AIM OF THE TASK: Below are entries; repeat exactly, and nothing else, the lines from the one holding "cy_px: -133" through the one holding "focal_mm: 35", inclusive. Leave the pictures out.

DATA EXCERPTS:
-------------------------
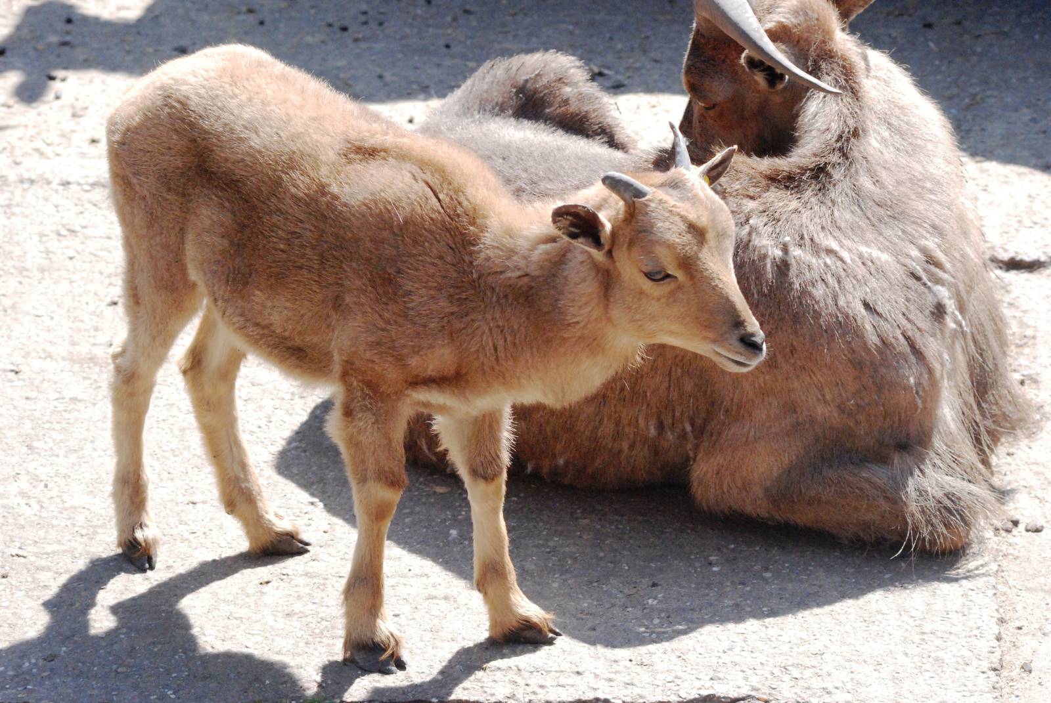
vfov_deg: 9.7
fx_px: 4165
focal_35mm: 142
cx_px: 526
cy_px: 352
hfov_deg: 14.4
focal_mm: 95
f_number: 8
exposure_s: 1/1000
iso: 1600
-------------------------
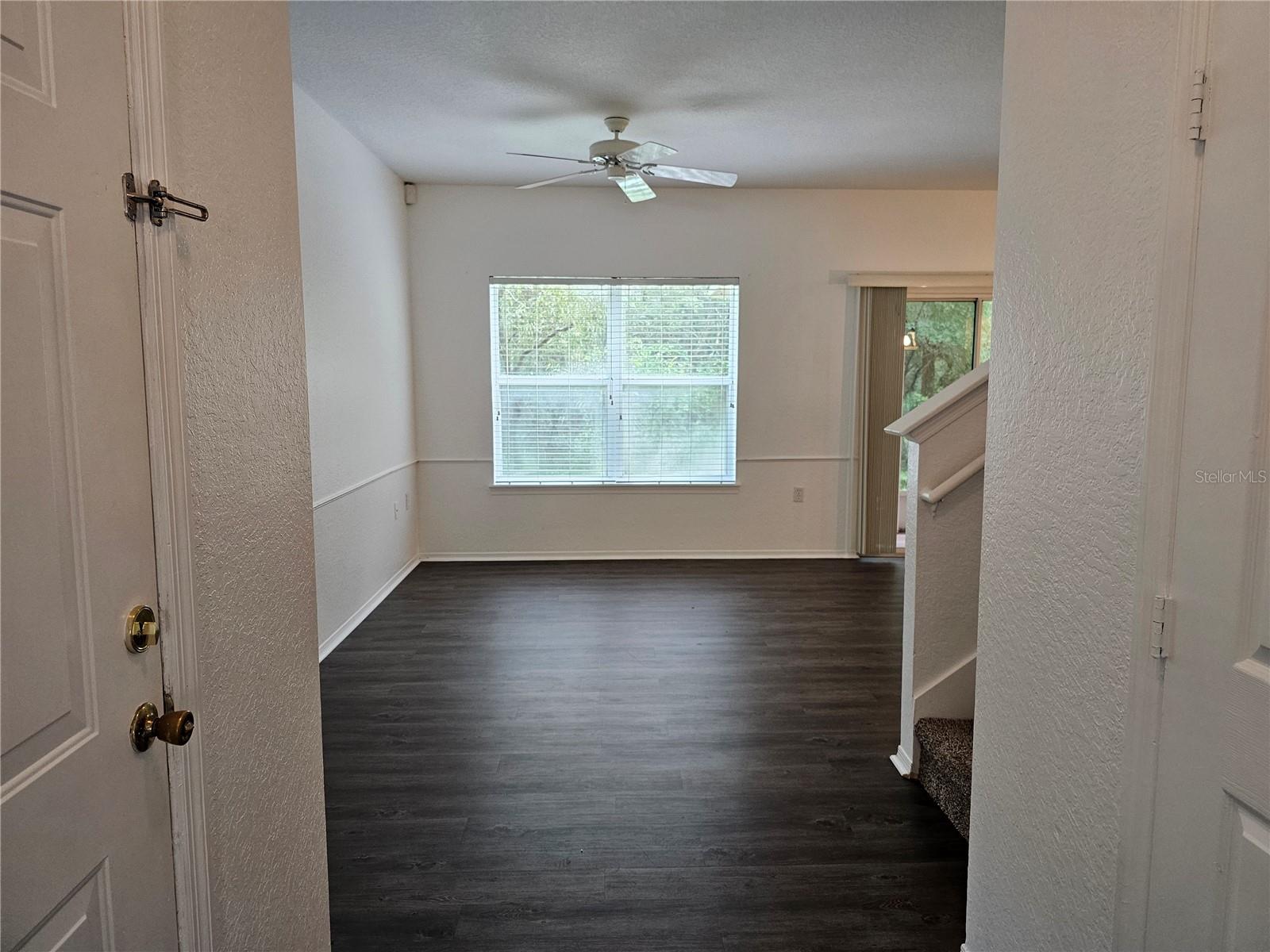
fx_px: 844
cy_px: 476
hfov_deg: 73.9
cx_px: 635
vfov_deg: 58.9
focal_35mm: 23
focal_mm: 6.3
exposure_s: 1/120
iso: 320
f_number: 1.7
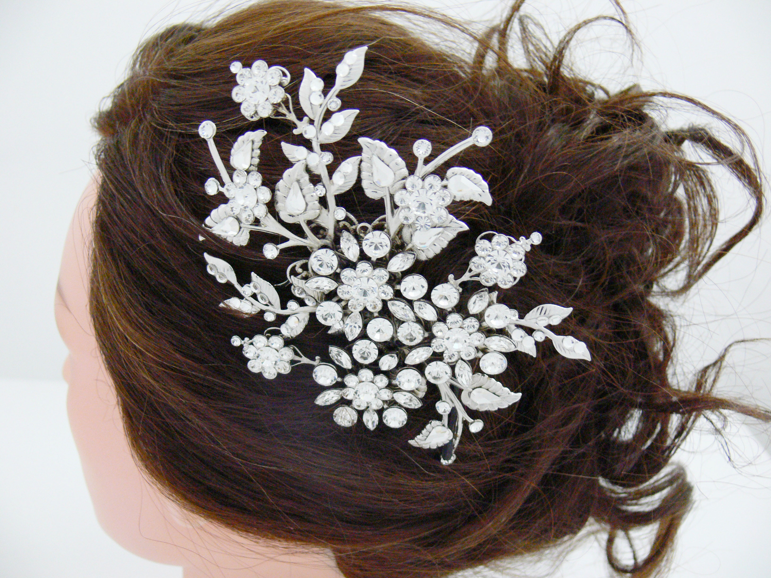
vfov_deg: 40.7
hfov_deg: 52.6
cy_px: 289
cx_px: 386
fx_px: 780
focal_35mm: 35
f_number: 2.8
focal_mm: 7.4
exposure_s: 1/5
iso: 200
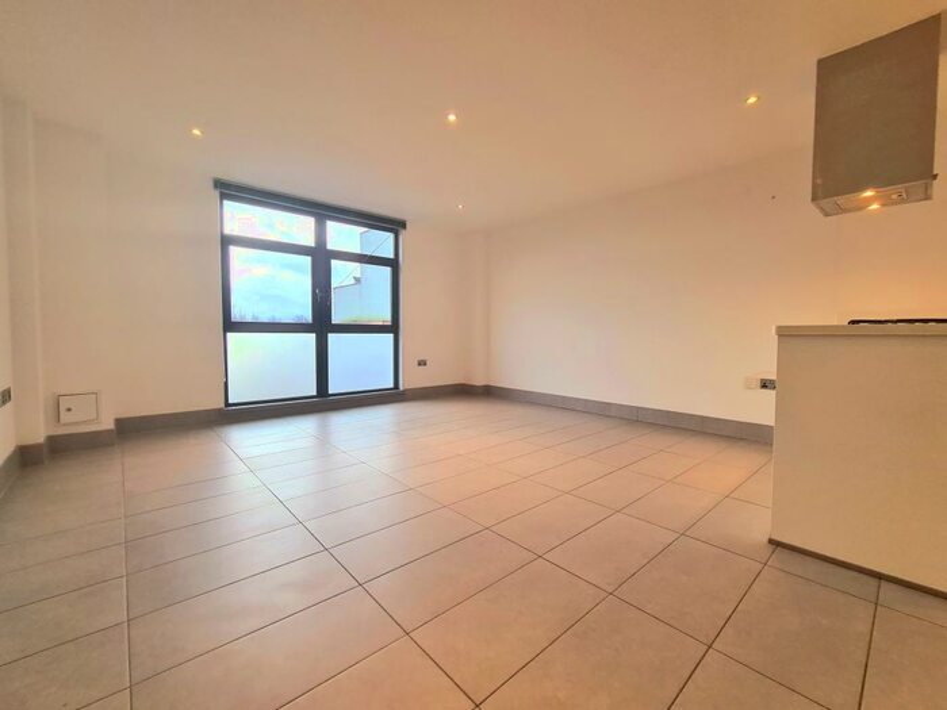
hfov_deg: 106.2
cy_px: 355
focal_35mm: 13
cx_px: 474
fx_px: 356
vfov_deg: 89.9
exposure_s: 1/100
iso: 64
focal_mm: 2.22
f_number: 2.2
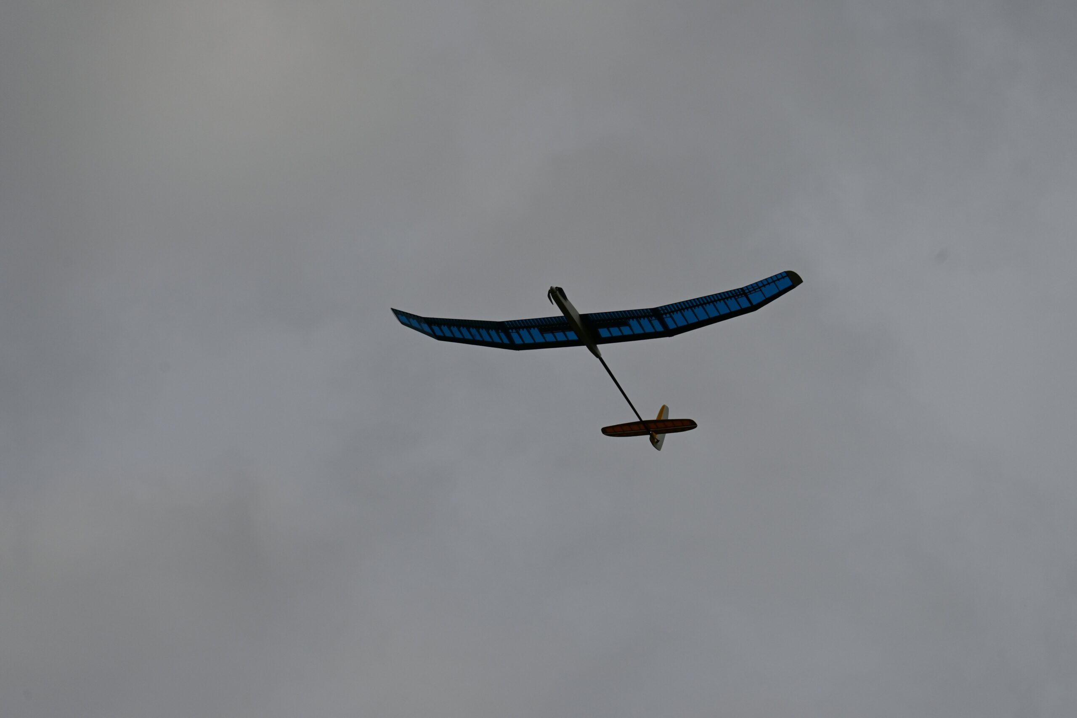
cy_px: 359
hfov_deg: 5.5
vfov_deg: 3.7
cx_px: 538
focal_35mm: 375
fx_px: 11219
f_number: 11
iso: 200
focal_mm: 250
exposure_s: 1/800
-------------------------
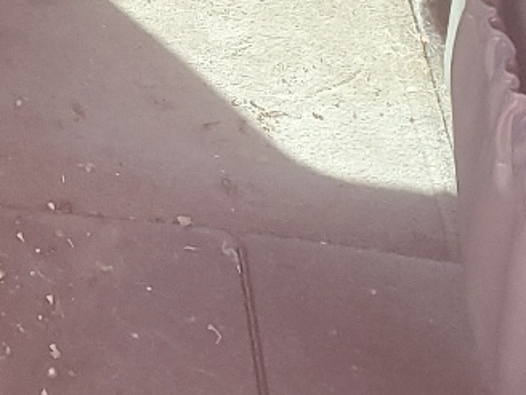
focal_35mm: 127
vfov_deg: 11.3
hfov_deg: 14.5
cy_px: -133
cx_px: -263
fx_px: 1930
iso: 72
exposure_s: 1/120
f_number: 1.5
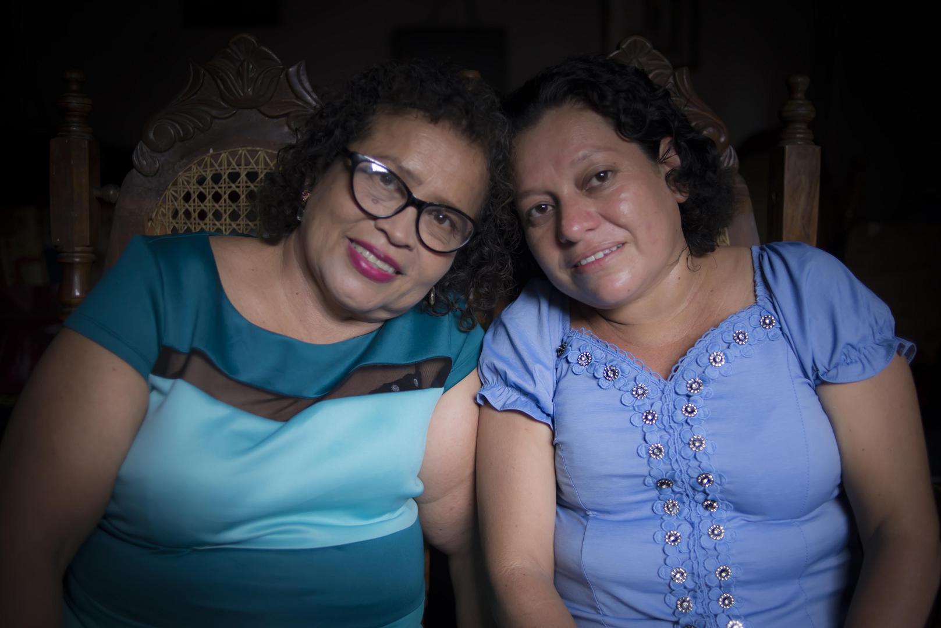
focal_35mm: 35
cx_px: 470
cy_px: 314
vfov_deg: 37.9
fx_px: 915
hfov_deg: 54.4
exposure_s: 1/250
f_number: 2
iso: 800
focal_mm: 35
-------------------------
RESULT OF THIS EXERCISE:
cy_px: -133
cx_px: -263
fx_px: 1930
iso: 72
exposure_s: 1/120
f_number: 1.5
focal_35mm: 35
cx_px: 470
cy_px: 314
vfov_deg: 37.9
fx_px: 915
hfov_deg: 54.4
exposure_s: 1/250
f_number: 2
iso: 800
focal_mm: 35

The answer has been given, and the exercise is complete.